▶ [DIRECTIONS FOR THIS TASK]
Go through the records and report each line in which the word "evenimentului" occurs.

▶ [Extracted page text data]
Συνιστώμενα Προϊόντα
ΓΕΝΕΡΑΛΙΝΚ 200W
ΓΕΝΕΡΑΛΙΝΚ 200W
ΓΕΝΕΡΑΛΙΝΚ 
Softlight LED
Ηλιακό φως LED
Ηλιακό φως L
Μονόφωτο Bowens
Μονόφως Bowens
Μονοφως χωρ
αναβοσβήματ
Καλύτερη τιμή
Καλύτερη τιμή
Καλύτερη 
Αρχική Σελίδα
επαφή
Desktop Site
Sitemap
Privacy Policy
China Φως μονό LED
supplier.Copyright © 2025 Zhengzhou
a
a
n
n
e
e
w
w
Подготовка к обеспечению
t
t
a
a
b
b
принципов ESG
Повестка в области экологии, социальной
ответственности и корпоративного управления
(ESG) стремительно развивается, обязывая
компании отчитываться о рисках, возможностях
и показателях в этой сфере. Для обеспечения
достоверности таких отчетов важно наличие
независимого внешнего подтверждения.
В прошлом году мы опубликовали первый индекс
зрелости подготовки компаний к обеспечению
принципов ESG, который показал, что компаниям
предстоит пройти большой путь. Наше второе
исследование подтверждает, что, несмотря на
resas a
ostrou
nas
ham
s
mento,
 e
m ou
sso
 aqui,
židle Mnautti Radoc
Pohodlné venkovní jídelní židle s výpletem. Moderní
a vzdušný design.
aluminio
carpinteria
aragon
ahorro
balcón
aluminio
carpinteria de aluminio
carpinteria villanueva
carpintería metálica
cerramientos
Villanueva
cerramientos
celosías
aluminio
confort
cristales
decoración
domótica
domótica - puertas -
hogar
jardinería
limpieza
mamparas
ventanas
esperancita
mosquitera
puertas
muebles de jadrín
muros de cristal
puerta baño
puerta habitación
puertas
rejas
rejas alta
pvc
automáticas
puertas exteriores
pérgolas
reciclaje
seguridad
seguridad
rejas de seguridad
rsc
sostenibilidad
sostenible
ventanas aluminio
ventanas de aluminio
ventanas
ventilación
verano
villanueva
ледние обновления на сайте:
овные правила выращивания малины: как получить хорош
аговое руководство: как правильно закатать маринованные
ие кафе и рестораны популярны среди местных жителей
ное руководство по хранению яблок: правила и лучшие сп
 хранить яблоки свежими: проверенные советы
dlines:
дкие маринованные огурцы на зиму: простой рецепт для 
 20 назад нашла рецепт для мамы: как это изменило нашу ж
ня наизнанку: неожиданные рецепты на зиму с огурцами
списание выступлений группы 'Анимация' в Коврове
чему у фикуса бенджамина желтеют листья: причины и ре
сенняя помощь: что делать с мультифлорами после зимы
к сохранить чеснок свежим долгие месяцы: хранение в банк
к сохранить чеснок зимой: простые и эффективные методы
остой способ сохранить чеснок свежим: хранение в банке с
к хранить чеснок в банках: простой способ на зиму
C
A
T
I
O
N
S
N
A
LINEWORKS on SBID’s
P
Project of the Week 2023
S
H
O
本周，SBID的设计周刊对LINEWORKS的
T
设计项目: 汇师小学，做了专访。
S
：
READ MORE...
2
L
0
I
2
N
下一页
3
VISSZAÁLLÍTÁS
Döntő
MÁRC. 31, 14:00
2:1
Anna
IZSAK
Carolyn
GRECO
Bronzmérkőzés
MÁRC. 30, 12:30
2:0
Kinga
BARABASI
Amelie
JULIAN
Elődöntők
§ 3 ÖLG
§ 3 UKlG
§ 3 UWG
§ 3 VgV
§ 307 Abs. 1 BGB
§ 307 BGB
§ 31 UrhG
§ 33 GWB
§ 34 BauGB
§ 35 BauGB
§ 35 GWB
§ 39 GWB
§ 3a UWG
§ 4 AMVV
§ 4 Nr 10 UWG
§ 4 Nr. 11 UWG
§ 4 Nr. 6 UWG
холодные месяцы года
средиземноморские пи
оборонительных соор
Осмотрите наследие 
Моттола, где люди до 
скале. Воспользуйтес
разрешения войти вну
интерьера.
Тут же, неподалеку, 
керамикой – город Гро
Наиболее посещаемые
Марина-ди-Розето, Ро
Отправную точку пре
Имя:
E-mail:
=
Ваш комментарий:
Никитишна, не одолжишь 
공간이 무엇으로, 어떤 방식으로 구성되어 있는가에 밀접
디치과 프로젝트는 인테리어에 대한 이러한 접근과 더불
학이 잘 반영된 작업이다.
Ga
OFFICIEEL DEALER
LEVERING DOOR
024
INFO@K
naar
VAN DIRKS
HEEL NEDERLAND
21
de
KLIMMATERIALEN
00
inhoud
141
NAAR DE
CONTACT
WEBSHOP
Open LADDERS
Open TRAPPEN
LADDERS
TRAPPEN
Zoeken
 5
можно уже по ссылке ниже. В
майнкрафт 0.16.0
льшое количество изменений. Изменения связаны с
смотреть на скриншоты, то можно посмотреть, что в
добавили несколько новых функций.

...

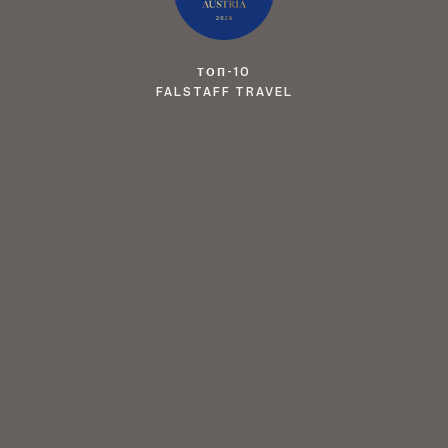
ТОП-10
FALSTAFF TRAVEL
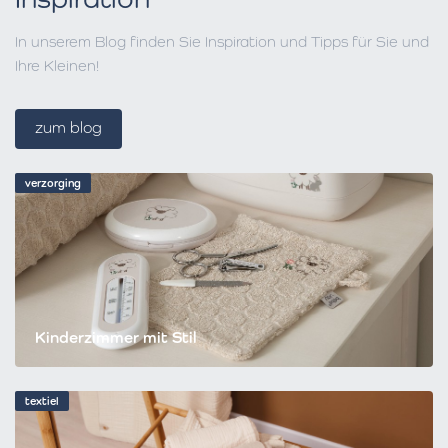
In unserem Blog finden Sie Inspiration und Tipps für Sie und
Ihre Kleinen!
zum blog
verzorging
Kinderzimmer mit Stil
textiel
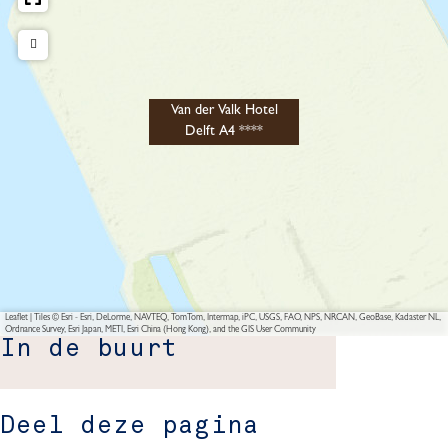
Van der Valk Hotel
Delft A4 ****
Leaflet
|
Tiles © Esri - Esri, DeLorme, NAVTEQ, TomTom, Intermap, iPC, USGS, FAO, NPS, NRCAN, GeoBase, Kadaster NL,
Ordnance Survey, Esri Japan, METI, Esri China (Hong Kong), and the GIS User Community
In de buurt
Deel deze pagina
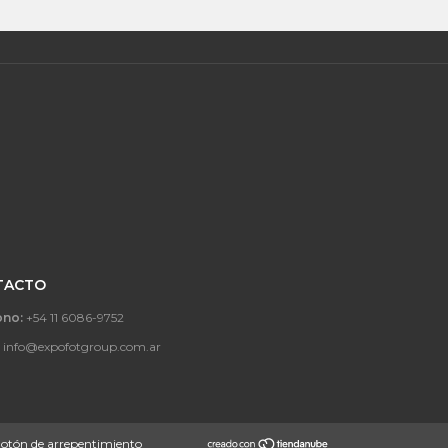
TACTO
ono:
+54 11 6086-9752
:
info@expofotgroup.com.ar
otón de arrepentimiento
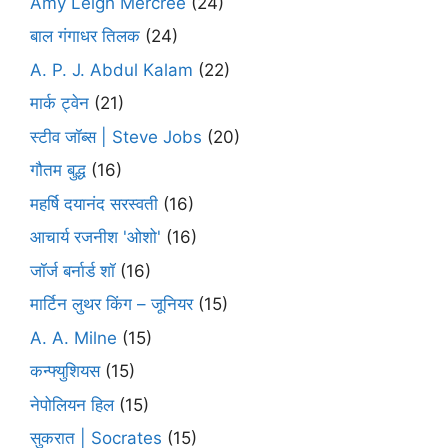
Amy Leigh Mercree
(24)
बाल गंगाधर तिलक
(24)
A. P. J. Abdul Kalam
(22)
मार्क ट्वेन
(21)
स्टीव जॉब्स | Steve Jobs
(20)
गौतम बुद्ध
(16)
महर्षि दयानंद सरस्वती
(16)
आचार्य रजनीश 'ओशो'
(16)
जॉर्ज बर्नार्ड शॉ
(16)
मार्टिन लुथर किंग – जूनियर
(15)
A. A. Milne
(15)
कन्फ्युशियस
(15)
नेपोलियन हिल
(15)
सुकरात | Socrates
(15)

---

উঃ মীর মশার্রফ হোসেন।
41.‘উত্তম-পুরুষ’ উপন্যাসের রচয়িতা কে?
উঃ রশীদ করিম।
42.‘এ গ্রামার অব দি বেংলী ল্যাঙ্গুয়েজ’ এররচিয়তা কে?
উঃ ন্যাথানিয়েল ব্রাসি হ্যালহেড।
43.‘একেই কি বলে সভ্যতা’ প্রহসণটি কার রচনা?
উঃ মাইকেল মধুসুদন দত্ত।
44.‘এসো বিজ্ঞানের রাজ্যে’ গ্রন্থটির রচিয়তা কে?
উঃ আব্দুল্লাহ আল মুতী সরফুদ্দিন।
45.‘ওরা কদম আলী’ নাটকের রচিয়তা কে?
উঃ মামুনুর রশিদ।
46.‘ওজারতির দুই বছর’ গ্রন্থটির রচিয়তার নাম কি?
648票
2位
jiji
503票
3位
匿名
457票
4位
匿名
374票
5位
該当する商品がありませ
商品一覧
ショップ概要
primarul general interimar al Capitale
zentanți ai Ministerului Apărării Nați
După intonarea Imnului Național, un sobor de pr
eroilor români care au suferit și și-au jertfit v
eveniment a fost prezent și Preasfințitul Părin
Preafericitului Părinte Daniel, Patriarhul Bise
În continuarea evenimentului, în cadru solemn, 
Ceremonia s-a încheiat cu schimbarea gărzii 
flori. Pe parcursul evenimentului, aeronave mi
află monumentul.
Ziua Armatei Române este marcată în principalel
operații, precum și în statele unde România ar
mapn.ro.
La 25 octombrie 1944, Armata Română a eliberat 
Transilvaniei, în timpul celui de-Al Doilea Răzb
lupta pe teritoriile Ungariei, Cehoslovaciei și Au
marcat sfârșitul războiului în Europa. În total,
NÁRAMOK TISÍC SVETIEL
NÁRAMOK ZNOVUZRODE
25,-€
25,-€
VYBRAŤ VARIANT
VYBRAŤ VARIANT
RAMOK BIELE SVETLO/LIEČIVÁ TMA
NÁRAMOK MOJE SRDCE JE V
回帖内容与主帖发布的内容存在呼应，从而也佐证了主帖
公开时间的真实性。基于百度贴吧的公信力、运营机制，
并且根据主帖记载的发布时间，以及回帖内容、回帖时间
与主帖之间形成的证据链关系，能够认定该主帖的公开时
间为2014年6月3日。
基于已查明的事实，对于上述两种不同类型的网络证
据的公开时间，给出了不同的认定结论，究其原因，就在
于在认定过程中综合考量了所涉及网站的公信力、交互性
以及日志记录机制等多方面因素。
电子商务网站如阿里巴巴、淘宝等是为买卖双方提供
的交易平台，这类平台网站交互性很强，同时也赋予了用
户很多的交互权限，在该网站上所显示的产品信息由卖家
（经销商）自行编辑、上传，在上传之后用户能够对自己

▶ [OUTPUT BELOW]
În continuarea evenimentului, în cadru solemn, 
flori. Pe parcursul evenimentului, aeronave mi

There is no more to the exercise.